Azrael
Azrael: El escriba del suspiro final
El recolector del barro primigenio
Mucho antes de convertirse en la sombra que aguarda al final de todo camino, este ser fue el único que se atrevió a descender a los abismos de la materia. Cuando el palacio celestial requería el polvo de las cuatro esquinas del mundo para moldear al primer hombre, la Tierra, intuyendo su trágico destino de desgaste y dolor, se negó a entregar su sustancia. Otros mensajeros retrocedieron ante el llanto del suelo, pero él no titubeó. Descendió con la determinación de la gravedad pura, hundió sus manos en la arcilla roja y extrajo la materia prima de la humanidad. Por haber demostrado que la piedad no debía interferir con el diseño cósmico, se le encomendó la tarea inversa: recibir cada porción de esa arcilla cuando el aliento divino decidiera abandonarla. Así, el recolector del origen se transformó en el custodio del retorno.
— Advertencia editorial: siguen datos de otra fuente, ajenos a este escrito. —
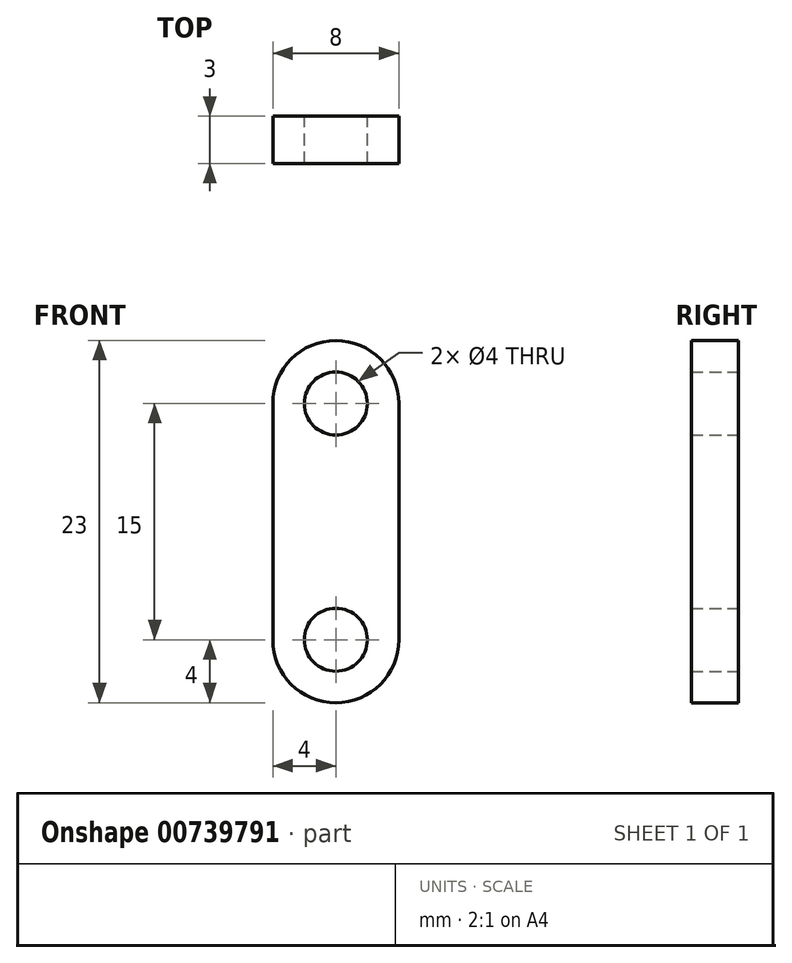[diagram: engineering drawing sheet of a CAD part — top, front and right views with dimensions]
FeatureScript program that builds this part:
annotation { "Feature Type Name" : "Feature", "Feature Type Description" : "" }
export const myFeature = defineFeature(function(context is Context, id is Id, definition is map)
    precondition{}
    {
        {
            var Q0;
            Q0=qCreatedBy(makeId("Front.planeOp"),FACE);
            var sketch = newSketch(context, id + "F0", { "sketchPlane" : qUnion([Q0])});
            skLineSegment(sketch, "E0.bottom", {"start": v(4, 7.5) * mm, "end": v(-4, 7.5) * mm, "construction": true});
            skLineSegment(sketch, "E0.top", {"start": v(4, -7.5) * mm, "end": v(-4, -7.5) * mm, "construction": true});
            skLineSegment(sketch, "E0.left", {"start": v(4, 7.5) * mm, "end": v(4, -7.5) * mm});
            skLineSegment(sketch, "E0.right", {"start": v(-4, 7.5) * mm, "end": v(-4, -7.5) * mm});
            skPoint(sketch, "E0.middle", {"position": v(0, 0) * mm});
            skArc(sketch, "E1", {"start": v(4, 7.5) * mm, "mid": v(0, 11.5) * mm, "end": v(-4, 7.5) * mm});
            skArc(sketch, "E2", {"start": v(-4, -7.5) * mm, "mid": v(0, -11.5) * mm, "end": v(4, -7.5) * mm});
            skCircle(sketch, "E3", {"center": v(0, 7.5) * mm, "radius": 2 * mm});
            skCircle(sketch, "E4", {"center": v(0, -7.5) * mm, "radius": 2 * mm});
            skSolve(sketch);
        }
        {
            var Q0;
            Q0=makeQuery(id+"F0.imprint","IMPRINT",FACE,{"disambiguationData":[TD([[makeQuery(id+"F0.imprint","IMPRINT",EDGE,{"derivedFrom":sQuery(id+"F0.wireOp",EDGE,"E0.left")}),-1.0]])]});
            extrude(context, id + "F1", {"entities" : qUnion([Q0]), "depth" : 3 * mm, "offsetDistance" : 25 * mm});
        }
    });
El libro de las hojas caídas
Su presencia es una arquitectura inconmensurable que desafía la geometría humana. Se despliega en miles de alas, y cada una de sus plumas está tachonada de ojos que nunca parpadean; cada ojo corresponde a un ser vivo en la creación. Su mirada vigila el latido de todo lo que respira, y posee tantas lenguas como almas caminan sobre la tierra, pronunciando en un susurro continuo los nombres de los vivos. Ante él se yergue un árbol de dimensiones infinitas, cuyas hojas llevan escritos los nombres de toda la humanidad. Cuando el tiempo de un mortal se agota, su hoja se marchita y cae del ramaje cósmico. El desprendimiento de esa hoja es la señal imperativa: el nombre es borrado del gran registro de la existencia con un trazo de tinta que parece noche líquida, y el mensajero parte de inmediato a reclamar lo que le pertenece.
La caricia y el desgarro
Su llegada no es idéntica para todos los hombres, pues él actúa como un espejo del alma que visita. Para aquellos que han transitado el sendero de la rectitud, se presenta con la suavidad de una brisa nocturna, mostrando una belleza indescriptible y serena. Ofrece una manzana del árbol de la vida o permite que el alma huela un perfume celestial, haciendo que el desprendimiento de la carne sea tan natural y libre de dolor como extraer un cabello de un cuenco de leche limpia. Pero para quienes sembraron la discordia y la tiranía, su rostro es una tormenta de espanto, un torbellino de rostros severos y garras de hierro que arrancan la fuerza vital como quien arrastra una rama espinosa a través de una lana húmeda. Él no juzga; simplemente ejecuta la transición con la precisión matemática del fin de los tiempos.